Walter Hatto Gross

from Wikipedia, the free encyclopedia
Walter Hatto Gross (Photo: around 1952)

Walter Hatto Gross (born March 30, 1913 in Heidelberg ; † December 24, 1984 in Hamburg ) was a German classical archaeologist .

Live and act

He attended the humanistic grammar school in Greifswald and Münster, which he graduated from high school in 1931. He then studied classical archeology in Münster , Munich , Naples , Leipzig and Würzburg with Professors Reinhard Herbig , Bernhard Schweitzer and Karl Lehmann-Hartleben, among others . When he lost the material for his doctoral thesis at Schweitzer on imagines clipeatae , the Greek and Roman shield medallions, he gave up the project and asked Herbig for support on a likewise iconographic topic and completed his doctorate in 1937 with Reinhard Herbig with studies on the portraits of Traian in Würzburg.

In 1938 he received a travel grant from the German Archaeological Institute , which he spent in Greece and Italy. A few months after his return, he was drafted into military service in December 1939. Only after a serious injury was he released at the end of 1942, then worked as an assistant in Würzburg and, after the lost material from his planned doctoral thesis appeared again, on the completion of his habilitation thesis Imago clipeata , of which all copies were destroyed by bombing after his habilitation in 1943 were. It later became the subject of the dissertation of his first student, Rolf Winkes , who later taught at Brown University , where Gross was also a "Parker Visiting Scholar". At his request, the extensive private Gross Library also became part of Brown University's library.

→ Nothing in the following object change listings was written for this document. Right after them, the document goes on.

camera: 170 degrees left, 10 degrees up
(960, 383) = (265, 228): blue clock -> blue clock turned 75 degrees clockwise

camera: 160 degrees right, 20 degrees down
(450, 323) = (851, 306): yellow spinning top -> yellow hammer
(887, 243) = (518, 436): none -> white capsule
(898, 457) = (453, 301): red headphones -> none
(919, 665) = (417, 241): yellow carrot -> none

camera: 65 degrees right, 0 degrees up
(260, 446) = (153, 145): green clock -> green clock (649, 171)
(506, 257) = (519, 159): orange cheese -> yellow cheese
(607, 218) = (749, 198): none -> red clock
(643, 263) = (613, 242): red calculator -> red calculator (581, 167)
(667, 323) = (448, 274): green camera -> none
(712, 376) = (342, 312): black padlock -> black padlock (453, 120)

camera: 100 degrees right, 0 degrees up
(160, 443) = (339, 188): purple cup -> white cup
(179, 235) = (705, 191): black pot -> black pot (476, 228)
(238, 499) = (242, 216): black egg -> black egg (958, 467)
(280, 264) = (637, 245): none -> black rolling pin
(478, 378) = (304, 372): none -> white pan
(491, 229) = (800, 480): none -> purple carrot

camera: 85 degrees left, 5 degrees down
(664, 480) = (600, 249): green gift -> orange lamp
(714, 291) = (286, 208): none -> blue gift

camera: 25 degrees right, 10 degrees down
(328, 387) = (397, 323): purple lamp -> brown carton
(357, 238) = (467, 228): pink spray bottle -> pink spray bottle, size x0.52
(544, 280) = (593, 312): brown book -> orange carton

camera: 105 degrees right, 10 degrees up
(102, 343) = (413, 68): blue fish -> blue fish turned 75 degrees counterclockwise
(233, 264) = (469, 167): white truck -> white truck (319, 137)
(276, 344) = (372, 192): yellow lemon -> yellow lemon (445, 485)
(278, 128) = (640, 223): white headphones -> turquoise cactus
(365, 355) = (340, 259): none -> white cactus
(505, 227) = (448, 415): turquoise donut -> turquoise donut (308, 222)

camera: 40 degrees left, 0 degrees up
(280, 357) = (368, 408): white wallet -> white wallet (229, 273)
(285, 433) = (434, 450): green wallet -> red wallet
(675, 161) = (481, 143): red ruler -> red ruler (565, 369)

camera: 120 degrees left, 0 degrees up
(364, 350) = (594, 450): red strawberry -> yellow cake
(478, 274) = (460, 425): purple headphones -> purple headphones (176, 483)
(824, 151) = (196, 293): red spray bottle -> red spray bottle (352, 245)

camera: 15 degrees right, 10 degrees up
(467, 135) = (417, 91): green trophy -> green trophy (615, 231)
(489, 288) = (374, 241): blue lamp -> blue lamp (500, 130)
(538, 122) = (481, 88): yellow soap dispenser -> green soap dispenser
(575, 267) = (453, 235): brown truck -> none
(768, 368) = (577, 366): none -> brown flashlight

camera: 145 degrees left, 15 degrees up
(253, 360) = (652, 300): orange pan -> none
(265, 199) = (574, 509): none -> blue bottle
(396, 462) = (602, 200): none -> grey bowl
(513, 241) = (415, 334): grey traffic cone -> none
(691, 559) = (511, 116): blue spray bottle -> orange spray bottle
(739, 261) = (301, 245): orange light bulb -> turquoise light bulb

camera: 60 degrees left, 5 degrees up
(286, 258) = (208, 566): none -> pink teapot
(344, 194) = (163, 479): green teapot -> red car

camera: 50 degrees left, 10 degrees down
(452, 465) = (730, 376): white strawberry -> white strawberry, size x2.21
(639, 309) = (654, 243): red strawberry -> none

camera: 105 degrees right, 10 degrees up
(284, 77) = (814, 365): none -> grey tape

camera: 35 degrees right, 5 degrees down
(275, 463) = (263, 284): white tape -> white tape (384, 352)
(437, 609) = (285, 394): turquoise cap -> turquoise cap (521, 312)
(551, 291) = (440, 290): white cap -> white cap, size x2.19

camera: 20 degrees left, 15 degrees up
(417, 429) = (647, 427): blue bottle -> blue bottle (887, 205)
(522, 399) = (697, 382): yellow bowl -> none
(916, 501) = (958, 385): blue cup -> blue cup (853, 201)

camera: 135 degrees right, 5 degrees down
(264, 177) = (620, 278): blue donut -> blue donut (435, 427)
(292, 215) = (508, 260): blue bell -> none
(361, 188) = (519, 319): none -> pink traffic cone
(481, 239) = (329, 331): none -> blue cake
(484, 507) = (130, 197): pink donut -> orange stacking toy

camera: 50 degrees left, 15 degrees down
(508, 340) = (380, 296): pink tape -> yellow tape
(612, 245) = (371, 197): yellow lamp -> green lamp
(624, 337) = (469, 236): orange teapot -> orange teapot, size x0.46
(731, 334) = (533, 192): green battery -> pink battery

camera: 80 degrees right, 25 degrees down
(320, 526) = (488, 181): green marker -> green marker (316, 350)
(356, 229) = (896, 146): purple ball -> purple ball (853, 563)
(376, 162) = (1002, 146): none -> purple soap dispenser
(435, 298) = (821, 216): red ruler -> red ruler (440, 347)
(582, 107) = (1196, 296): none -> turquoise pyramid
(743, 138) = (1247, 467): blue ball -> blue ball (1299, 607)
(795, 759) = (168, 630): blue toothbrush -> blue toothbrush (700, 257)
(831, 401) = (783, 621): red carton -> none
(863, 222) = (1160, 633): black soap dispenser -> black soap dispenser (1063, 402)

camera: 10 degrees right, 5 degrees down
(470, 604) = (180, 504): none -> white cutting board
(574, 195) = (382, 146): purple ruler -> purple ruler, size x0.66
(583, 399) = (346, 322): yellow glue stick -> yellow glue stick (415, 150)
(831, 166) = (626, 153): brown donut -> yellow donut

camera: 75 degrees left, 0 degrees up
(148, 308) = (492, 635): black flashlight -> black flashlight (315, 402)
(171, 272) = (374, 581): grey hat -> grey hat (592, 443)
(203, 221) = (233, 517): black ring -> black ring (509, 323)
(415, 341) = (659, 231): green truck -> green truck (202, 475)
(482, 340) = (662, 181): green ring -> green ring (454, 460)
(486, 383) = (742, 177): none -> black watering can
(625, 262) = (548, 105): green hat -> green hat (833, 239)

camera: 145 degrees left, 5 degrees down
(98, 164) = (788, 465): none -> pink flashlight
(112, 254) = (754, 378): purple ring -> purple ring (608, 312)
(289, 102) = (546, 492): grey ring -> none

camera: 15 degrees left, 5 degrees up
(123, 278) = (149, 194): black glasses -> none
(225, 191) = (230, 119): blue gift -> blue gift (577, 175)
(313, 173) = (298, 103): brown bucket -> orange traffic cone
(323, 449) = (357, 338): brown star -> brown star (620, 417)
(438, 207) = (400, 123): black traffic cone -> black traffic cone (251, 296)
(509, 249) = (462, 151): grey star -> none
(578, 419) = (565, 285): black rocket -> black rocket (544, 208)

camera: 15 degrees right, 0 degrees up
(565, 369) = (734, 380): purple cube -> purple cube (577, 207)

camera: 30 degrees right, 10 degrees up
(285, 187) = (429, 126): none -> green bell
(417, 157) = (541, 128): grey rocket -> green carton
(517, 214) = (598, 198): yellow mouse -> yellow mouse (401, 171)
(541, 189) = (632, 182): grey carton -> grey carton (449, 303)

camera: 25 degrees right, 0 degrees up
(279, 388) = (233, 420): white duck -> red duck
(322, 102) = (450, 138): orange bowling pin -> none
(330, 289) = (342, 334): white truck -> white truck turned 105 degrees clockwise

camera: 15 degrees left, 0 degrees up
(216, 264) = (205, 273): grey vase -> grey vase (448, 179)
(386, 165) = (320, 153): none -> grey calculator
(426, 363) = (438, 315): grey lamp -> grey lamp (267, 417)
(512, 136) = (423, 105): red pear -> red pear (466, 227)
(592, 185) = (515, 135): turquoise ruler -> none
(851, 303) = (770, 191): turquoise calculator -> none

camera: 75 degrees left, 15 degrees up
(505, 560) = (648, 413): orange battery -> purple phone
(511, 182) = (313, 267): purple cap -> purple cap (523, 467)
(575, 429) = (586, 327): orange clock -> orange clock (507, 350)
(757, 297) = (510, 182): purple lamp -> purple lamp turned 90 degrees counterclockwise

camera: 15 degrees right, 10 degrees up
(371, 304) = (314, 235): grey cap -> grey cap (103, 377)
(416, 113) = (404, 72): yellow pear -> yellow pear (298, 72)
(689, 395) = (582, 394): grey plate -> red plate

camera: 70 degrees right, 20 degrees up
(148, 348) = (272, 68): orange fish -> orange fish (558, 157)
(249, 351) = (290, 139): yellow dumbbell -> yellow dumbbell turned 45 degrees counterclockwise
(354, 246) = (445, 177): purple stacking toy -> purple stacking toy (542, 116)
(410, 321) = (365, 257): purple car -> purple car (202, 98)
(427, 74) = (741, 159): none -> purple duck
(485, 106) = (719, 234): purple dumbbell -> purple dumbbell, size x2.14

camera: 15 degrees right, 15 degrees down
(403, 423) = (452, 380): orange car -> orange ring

In 1944, Gross became a lecturer in Classical Archeology in Göttingen . In 1952 he was appointed adjunct professor in Göttingen. In 1964 he followed a call from the University of Giessen as professor and chair of classical archeology. In 1968 he accepted a call to Hamburg , where he was institute director until his retirement in 1979.

Fonts (selection)

  • Heracliscus Commodus. Vandenhoeck & Ruprecht, Göttingen 1973, ISBN 3-525-85116-2 .
  • Julia Augusta. Investigations into the foundation of a Livia iconography. Vandenhoeck & Ruprecht, Göttingen 1962.
  • To the Augustus statue at Prima Porta. Vandenhoeck & Ruprecht, Göttingen 1959.
  • Studies on the portraits of Traian. Mann, Berlin 1938.